My dislike of phones is legendary.  Given the choice, I would prefer to get in my car and drive an hour to talk to someone rather than talking on the phone.  This was before I lost a good share of my hearing.  Now the phone is a maddening, risky, mind-fucking experience akin to having one’s head wrapped in a pillow inside an aluminum pail while people throw nuts and bolts and small hammers and run a rasp around the edges.  I hate the fucking phone. 

So that’s my starting point.

A few months ago, in what may have been one of the wiser decisions of my life, I sought more expert help for my hearing problem from the Center for Communication, Hearing and Deafness. This was an important step in not simply accepting the increasing isolation that hearing loss can impose and the results have been fabulous.  My in-person hearing capability is tremendously improved because of a set of technological improvements made by the Center, not the least of which is this.

This is me and my streamer.

The streamer is this amazing piece of technology that autoadjusts sound to accommodate different environments, decibel levels, voices.  I can also control the volume myself — turning one guy up, another one down.  The streamer also streams PHONE CALLS which means when my cell phone rings, it rings in my ears, I press a button and I’m on the phone.  Except I hate the phone, I’ve always hated the phone and then I became afraid of the phone and then I became psychologically incapable of answering the phone for fear that I wouldn’t be able to understand the caller and would have to say, “Who the fuck are you?”
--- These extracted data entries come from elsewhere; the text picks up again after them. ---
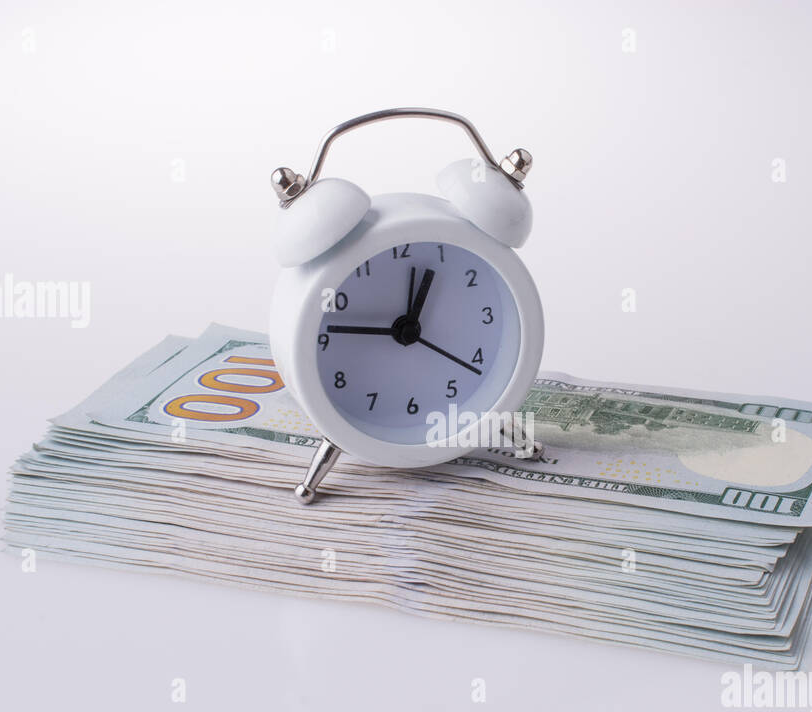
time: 12:46
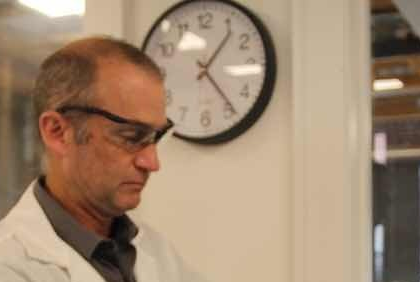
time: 1:23
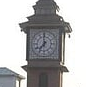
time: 6:59
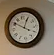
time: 12:50
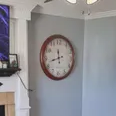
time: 11:42
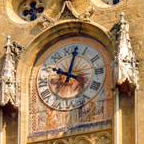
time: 10:02
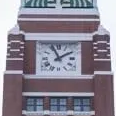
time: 1:56
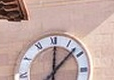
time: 12:07
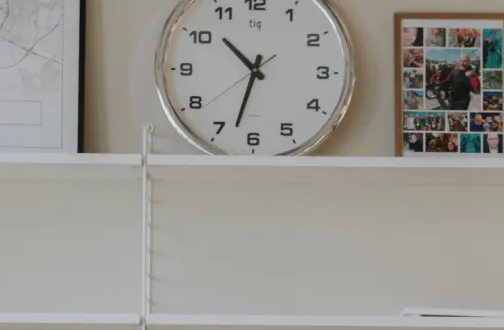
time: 10:32
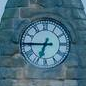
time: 6:45
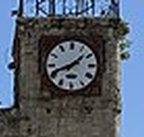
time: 1:41
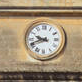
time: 9:41
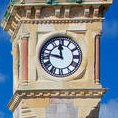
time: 11:46
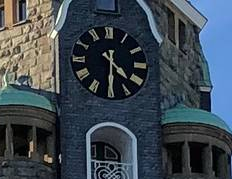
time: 4:30
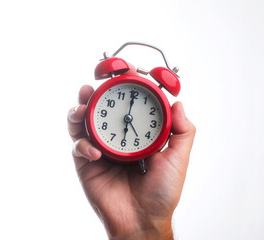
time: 6:00
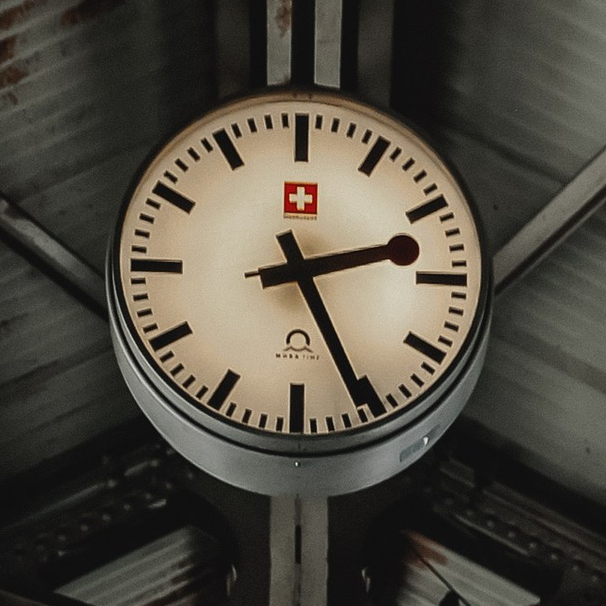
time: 2:25
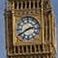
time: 2:40
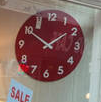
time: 1:50
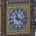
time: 11:17
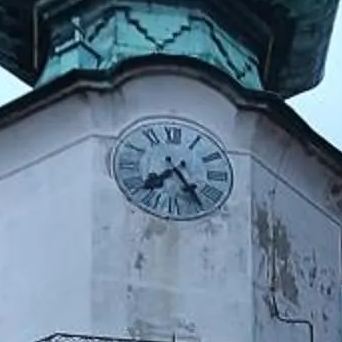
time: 7:24
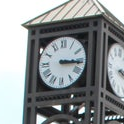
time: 3:16
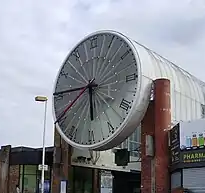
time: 5:45
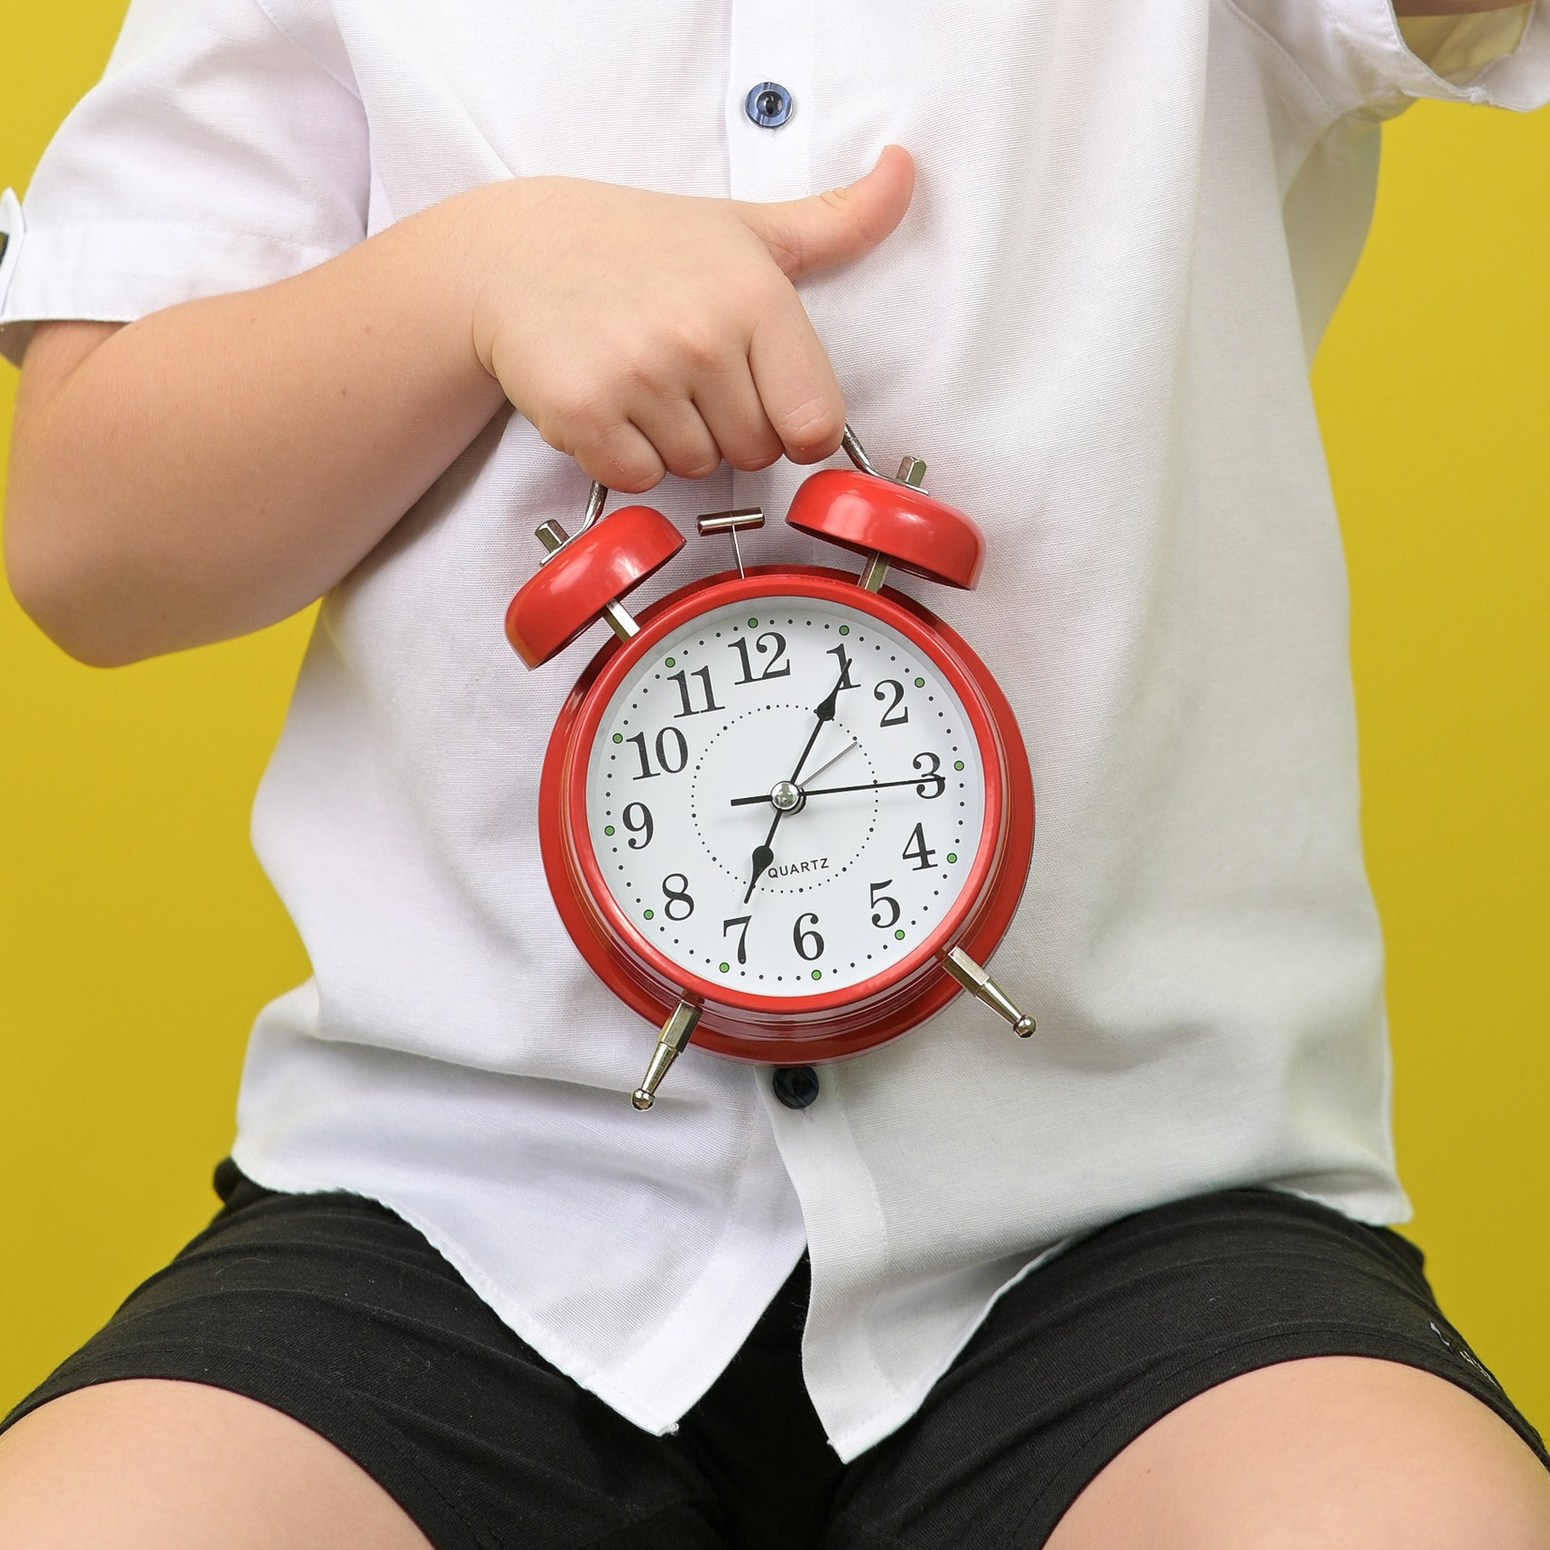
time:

So in a neverending story of my hearing situation that becomes interesting in an aggravating way, I am now starting aural rehabilitation which is what people who have cochlear implants do to learn how to discern spoken language.  The challenge for me is to relearn how to discern what people are saying without seeing them speak.  Today I had a meeting with a guy who started talking with his hands in front of his mouth.  I wanted to slap him.  Not really, but you get the idea.  I have to see it to hear it.

Yesterday someone motioned to my streamer and shrugged “What’s that?”

“It’s a little video camera,” I said.  “Watch what you’re saying.”

It’s all so curious.  All of it.

3 Comments on “If The Phone Rings Again, Don’t Answer It

  1. I think I’m almost at the stage where I’m going to be asking my doc for hearing aids. I’ve been deaf in my right ear since I was 16 and lately I’ve been having a lot of trouble hearing people. I too have to see to hear and people seem to find it impossible to look at who they are talking to nowadays. SO irritating!!

    Between the need for hearing aids and bifocals, I hate growing old!!

  2. Jim is glad to hear that you now have one also!!